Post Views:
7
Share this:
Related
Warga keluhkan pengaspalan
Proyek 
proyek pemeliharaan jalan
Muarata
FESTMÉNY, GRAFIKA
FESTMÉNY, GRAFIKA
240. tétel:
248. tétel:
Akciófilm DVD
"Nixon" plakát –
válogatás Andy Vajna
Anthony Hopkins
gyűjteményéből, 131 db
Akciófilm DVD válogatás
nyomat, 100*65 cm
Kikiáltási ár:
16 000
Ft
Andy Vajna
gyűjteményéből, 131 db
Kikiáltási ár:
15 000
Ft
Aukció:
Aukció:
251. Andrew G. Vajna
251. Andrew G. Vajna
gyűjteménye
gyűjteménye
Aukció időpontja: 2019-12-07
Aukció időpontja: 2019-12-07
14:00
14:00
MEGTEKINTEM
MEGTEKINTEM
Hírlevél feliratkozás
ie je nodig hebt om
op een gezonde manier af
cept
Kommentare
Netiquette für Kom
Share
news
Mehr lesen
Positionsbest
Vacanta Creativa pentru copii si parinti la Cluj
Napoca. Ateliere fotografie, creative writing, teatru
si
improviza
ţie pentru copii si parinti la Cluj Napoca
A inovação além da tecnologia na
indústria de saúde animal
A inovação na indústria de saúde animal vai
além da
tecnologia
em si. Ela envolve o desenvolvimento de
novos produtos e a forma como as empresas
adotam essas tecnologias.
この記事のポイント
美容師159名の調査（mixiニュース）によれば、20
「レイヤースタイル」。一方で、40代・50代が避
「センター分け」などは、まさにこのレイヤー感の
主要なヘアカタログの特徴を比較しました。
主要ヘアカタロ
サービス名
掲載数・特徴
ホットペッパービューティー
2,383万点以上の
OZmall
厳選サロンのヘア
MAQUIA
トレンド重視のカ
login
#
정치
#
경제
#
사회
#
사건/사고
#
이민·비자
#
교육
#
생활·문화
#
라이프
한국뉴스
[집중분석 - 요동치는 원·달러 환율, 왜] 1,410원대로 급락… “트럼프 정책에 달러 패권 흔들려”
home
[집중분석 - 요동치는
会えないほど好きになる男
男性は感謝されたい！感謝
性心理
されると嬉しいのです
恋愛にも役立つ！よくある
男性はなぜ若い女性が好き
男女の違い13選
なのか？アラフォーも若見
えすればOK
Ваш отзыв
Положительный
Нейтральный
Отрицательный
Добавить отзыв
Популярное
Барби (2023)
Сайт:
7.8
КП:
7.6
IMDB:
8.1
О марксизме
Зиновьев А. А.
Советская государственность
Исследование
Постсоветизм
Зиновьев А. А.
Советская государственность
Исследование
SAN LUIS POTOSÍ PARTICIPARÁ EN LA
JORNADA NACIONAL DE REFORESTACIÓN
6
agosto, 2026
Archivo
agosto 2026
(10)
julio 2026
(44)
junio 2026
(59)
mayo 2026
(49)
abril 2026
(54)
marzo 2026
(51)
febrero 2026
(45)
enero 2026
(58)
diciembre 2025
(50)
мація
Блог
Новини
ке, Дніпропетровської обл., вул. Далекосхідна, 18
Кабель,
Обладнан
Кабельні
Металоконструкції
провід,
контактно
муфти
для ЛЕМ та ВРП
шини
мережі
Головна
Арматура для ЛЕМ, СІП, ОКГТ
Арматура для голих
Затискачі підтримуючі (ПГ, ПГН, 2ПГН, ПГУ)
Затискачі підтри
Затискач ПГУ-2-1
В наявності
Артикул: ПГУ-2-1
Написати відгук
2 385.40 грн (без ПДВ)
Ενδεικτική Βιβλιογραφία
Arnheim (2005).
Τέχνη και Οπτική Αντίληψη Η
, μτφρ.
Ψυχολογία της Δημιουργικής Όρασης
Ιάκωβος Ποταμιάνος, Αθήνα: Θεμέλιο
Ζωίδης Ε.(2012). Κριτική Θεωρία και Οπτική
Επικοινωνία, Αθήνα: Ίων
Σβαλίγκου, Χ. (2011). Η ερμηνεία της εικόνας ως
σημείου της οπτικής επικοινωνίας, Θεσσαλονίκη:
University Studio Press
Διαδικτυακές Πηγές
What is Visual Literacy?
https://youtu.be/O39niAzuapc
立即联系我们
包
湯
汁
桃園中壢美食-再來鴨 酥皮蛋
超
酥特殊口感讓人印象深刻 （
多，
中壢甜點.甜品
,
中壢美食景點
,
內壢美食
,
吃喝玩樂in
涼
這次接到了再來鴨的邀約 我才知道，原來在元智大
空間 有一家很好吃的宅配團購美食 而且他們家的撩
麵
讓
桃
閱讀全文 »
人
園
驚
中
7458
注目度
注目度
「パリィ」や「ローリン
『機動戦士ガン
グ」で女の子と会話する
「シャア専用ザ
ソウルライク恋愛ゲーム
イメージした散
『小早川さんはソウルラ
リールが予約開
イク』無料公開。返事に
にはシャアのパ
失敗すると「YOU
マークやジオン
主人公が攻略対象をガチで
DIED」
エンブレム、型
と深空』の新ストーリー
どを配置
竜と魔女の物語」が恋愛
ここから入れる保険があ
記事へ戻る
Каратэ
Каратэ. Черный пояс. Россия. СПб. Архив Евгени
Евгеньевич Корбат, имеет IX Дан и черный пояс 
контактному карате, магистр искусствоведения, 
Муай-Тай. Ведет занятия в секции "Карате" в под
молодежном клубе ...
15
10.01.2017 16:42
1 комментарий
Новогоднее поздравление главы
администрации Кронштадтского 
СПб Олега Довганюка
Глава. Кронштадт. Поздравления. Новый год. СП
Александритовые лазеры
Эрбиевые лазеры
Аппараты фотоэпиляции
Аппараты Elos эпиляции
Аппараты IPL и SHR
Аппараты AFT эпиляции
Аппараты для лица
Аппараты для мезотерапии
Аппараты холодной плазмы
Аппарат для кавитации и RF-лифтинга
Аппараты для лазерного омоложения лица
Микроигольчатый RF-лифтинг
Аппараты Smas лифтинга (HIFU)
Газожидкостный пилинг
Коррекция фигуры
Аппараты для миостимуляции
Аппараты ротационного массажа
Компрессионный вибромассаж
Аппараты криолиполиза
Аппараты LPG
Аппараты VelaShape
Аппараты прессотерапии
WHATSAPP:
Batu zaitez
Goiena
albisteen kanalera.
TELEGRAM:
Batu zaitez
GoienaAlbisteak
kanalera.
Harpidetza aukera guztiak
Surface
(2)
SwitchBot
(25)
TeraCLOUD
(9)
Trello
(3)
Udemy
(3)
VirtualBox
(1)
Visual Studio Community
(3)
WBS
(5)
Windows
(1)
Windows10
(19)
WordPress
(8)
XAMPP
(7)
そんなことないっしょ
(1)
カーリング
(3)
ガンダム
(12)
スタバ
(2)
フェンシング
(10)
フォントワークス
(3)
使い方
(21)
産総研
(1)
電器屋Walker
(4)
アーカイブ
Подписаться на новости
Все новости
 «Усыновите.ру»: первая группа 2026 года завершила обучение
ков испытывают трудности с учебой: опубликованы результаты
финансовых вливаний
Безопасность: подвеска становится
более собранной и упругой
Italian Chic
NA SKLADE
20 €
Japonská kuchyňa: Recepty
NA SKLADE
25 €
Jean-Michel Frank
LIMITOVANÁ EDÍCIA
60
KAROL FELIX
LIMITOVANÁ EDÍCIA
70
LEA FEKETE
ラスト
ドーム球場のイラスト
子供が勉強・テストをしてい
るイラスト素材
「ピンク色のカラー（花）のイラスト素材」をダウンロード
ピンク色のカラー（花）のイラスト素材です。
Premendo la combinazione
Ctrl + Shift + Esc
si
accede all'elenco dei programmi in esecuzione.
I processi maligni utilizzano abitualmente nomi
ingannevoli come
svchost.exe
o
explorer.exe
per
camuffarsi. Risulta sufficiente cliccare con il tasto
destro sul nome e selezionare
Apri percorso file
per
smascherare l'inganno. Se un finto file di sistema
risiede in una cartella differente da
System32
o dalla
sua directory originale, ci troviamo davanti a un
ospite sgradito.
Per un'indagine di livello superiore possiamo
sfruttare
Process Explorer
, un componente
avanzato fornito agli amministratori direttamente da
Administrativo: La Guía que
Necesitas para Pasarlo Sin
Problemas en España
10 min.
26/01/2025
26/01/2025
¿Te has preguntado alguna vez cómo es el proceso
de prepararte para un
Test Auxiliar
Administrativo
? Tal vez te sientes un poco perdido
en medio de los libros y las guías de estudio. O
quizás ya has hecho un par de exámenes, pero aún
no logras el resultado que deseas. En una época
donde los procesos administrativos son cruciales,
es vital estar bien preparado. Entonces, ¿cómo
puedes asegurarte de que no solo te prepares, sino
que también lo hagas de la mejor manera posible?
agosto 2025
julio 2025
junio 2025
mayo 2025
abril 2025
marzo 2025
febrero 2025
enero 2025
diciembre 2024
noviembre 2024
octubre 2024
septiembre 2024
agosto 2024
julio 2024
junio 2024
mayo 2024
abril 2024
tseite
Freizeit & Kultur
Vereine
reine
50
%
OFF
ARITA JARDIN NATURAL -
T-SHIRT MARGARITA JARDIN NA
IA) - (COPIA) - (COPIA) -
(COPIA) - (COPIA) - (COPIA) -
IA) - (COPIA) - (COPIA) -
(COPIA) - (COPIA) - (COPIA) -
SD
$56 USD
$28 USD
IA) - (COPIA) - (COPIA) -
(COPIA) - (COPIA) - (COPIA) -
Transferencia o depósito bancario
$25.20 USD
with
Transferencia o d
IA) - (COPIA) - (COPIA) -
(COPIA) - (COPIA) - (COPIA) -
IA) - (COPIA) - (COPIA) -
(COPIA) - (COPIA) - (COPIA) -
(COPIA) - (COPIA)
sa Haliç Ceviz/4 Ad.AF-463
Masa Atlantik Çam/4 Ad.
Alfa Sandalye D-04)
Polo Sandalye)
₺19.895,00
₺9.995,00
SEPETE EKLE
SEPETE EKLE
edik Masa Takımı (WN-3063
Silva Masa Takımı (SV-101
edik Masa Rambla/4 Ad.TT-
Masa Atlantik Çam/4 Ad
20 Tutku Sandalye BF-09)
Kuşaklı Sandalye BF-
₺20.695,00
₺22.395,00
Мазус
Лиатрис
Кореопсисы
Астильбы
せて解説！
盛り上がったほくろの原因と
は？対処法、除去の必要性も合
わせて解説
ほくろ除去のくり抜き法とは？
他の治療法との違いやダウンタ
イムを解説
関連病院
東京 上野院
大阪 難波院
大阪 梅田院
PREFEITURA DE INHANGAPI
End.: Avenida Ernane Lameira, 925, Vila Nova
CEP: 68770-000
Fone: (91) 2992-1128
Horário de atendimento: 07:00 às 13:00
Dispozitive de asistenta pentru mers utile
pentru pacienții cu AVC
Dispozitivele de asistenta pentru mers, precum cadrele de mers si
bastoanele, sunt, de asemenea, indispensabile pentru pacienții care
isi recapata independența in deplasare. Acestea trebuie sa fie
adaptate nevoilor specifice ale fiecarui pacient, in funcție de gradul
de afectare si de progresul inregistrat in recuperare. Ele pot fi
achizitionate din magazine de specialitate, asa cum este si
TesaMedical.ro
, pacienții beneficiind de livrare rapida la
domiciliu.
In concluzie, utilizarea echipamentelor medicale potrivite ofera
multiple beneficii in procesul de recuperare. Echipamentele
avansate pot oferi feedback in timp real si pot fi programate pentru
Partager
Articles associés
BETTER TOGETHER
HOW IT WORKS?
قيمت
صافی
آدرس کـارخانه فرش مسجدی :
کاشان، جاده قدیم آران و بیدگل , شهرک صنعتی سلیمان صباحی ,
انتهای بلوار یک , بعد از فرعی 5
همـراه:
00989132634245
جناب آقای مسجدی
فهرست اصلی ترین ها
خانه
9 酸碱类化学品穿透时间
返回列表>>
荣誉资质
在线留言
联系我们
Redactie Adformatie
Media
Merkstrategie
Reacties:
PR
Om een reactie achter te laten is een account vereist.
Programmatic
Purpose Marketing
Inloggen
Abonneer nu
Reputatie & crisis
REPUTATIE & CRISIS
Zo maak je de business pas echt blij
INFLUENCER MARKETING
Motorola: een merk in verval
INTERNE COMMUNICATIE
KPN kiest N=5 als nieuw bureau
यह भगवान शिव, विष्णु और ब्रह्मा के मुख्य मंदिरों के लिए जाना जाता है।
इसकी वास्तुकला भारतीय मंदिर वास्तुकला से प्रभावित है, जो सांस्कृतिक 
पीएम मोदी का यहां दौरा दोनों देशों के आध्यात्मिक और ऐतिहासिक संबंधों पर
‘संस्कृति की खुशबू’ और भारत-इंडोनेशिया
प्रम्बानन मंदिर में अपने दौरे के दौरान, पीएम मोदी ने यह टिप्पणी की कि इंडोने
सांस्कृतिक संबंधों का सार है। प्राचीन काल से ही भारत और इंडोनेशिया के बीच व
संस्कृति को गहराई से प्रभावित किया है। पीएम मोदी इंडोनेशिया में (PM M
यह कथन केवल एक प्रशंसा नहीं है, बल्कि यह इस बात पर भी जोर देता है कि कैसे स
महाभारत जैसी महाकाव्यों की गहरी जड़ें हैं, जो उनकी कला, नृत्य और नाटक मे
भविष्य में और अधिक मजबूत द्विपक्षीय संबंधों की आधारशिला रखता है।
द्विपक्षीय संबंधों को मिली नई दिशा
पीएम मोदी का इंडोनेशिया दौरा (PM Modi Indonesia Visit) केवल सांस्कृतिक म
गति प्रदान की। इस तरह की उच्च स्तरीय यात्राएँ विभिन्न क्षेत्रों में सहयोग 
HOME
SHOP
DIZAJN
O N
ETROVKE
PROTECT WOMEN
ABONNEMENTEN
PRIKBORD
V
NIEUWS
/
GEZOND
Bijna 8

___

- WRITTEN TASK -
Exactly how many lines of the listing hold the word "مسجدی"? Give the number with nothing else.

- FINISHED EXERCISE -
2